[Records from a dataset]
— START —
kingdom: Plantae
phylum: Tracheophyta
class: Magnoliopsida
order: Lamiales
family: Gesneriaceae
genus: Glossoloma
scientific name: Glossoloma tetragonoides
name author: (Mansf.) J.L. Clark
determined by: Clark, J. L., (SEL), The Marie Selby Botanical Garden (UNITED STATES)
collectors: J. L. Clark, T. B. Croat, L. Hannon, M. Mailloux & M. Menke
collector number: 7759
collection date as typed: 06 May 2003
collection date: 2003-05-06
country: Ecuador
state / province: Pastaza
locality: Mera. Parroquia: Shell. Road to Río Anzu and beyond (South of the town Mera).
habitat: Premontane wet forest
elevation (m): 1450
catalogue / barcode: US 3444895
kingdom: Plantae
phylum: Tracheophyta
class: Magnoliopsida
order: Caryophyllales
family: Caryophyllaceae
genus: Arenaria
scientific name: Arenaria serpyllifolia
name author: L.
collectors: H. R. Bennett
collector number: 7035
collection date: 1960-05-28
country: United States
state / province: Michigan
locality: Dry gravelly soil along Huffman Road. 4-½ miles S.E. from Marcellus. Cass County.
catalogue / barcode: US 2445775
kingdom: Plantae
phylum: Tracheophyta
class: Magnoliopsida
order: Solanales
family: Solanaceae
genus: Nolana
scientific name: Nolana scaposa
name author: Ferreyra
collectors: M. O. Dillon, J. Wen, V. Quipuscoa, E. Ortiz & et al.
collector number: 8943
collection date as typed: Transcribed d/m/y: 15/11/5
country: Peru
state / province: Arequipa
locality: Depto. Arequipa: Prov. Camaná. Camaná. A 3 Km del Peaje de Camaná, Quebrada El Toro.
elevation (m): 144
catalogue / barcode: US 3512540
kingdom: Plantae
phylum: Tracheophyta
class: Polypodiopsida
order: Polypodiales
— END —
Reproduce every line of the material above, swapping each occurrence of "collectors" for "collected by" and leaving everything else unchanged.

# Right answer
kingdom: Plantae
phylum: Tracheophyta
class: Magnoliopsida
order: Lamiales
family: Gesneriaceae
genus: Glossoloma
scientific name: Glossoloma tetragonoides
name author: (Mansf.) J.L. Clark
determined by: Clark, J. L., (SEL), The Marie Selby Botanical Garden (UNITED STATES)
collected by: J. L. Clark, T. B. Croat, L. Hannon, M. Mailloux & M. Menke
collector number: 7759
collection date as typed: 06 May 2003
collection date: 2003-05-06
country: Ecuador
state / province: Pastaza
locality: Mera. Parroquia: Shell. Road to Río Anzu and beyond (South of the town Mera).
habitat: Premontane wet forest
elevation (m): 1450
catalogue / barcode: US 3444895
kingdom: Plantae
phylum: Tracheophyta
class: Magnoliopsida
order: Caryophyllales
family: Caryophyllaceae
genus: Arenaria
scientific name: Arenaria serpyllifolia
name author: L.
collected by: H. R. Bennett
collector number: 7035
collection date: 1960-05-28
country: United States
state / province: Michigan
locality: Dry gravelly soil along Huffman Road. 4-½ miles S.E. from Marcellus. Cass County.
catalogue / barcode: US 2445775
kingdom: Plantae
phylum: Tracheophyta
class: Magnoliopsida
order: Solanales
family: Solanaceae
genus: Nolana
scientific name: Nolana scaposa
name author: Ferreyra
collected by: M. O. Dillon, J. Wen, V. Quipuscoa, E. Ortiz & et al.
collector number: 8943
collection date as typed: Transcribed d/m/y: 15/11/5
country: Peru
state / province: Arequipa
locality: Depto. Arequipa: Prov. Camaná. Camaná. A 3 Km del Peaje de Camaná, Quebrada El Toro.
elevation (m): 144
catalogue / barcode: US 3512540
kingdom: Plantae
phylum: Tracheophyta
class: Polypodiopsida
order: Polypodiales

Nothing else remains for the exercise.